Billboard is celebrating the 2010s with essays on the 100 songs that we feel most define the decade that was — the songs that both shaped and reflected the music and culture of the period — with help telling their stories from some of the artists, behind-the-scenes collaborators and industry insiders involved.
It was the scream at a yoga butt seen ‘round the world. “Gangnam Style” had it all: dirty dancing in an elevator; a love-at-first-sight scene in slow-motion; men in yellow tracksuits holding dance-offs in a garage; elderly people on a party bus; children cosplaying as adults. This was the gif-worthy moment when Korean hitmaker Psy rode in with his Trojan horse dance, grafting K-pop onto America’s collective consciousness.
But don’t call the then-34-year-old an overnight success. With a stage name short for “Psycho,” Psy made his name in the early aughts — and his boundary-pushing debut had lyrics so NSFW, he was fined for it. It was only a matter of time before his flair for showmanship caught on everywhere else.

[MATERIAL SHOWN]
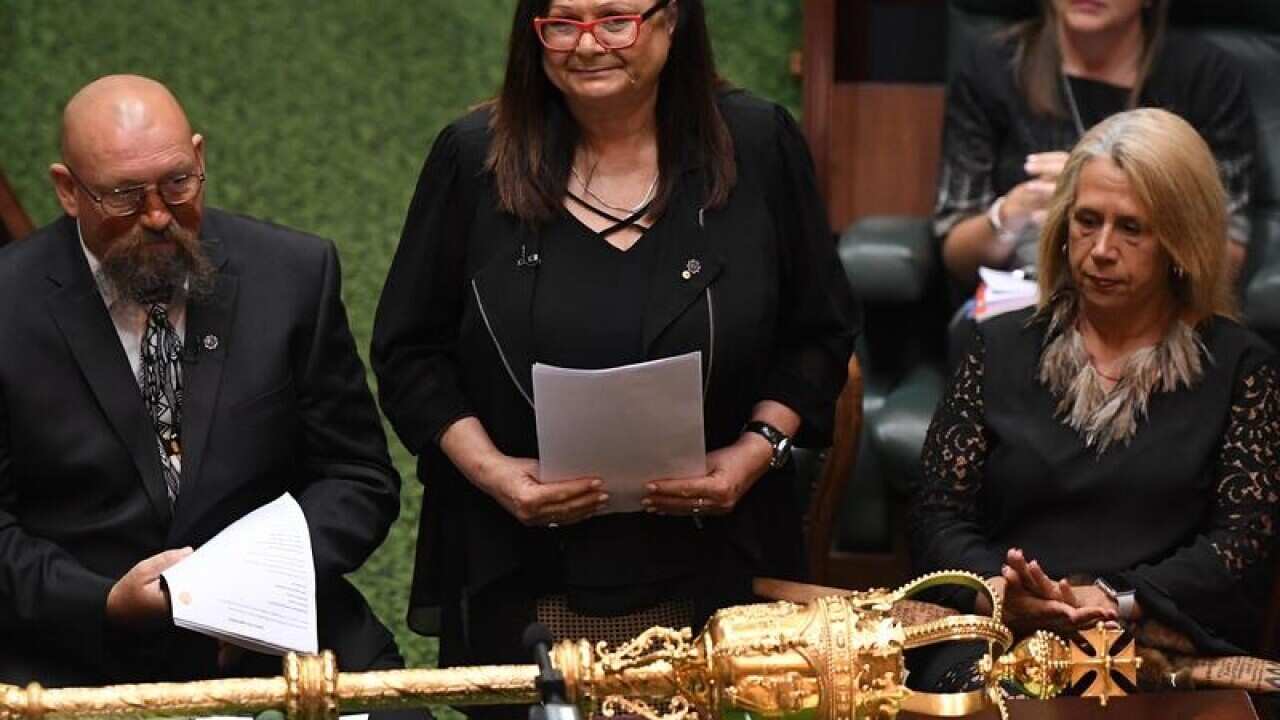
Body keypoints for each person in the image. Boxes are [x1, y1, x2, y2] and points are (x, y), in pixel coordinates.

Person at [371, 0, 858, 690]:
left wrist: (753, 454)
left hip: (720, 558)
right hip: (520, 561)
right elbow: (409, 352)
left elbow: (820, 331)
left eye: (614, 19)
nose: (588, 45)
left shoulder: (757, 142)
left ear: (671, 22)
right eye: (563, 23)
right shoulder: (471, 156)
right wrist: (494, 473)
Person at [0, 75, 417, 704]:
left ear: (199, 157)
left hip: (274, 621)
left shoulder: (293, 275)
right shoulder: (8, 305)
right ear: (67, 190)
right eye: (124, 196)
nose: (159, 216)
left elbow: (359, 476)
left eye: (177, 182)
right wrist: (106, 601)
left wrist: (247, 588)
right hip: (73, 636)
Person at [910, 108, 1279, 690]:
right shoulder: (996, 345)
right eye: (1087, 221)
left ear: (1180, 241)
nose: (1102, 249)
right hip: (1001, 636)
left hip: (1156, 641)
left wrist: (1111, 598)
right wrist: (1003, 593)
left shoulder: (1239, 367)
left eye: (1132, 228)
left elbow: (1242, 544)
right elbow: (939, 518)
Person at [935, 0, 1256, 290]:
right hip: (1025, 298)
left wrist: (1120, 197)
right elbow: (958, 255)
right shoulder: (993, 67)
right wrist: (1012, 212)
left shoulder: (1206, 78)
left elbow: (1226, 258)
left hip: (1156, 305)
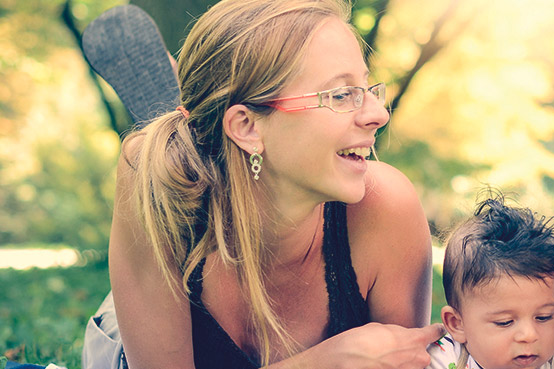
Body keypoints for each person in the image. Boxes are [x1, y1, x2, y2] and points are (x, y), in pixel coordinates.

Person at [84, 0, 445, 368]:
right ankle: (181, 128)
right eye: (341, 95)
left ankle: (191, 119)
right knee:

[PROBLEM STATEMENT]
Please resume the Billboard essay on Psy's "Gangnam Style," picking up right after its last sentence and keeping its voice.

[ANSWER SECTION]
This pop equivalent of an adrenaline shot was the prequel to K-pop’s rise in the States, currently led by the biggest boy band in the world: BTS. While Wonder Girls and BoA made the first gains out West, “Gangnam Style” — read as a satire of the affluent Seoul district, though the artist told Newsweek that it “wasn’t a criticism of Gangnam” — achieved virtual omnipresence. The game irrevocably changed when it came to international crossovers. Suddenly, Korean-language music was not only on the general public’s radar, it launched a full-blown takeover.
The history of “Gangnam Style” is paved in firsts that no other artist can ever replicate. In a meme economy of instant forgettability, truncated attention spans bent to his will. For a while, this maximalist anthem had staying power — eclipsing Justin Bieber’s “Baby,” it became the first-ever music video to reach the billion-view mark. Before it became a figure of speech, Psy broke the internet. Literally: The world’s biggest streaming service was not prepared for Psy-levels of viewership. When the music video hit 2.1 billion views in 2014, YouTube’s view counter had to undergo a redesign.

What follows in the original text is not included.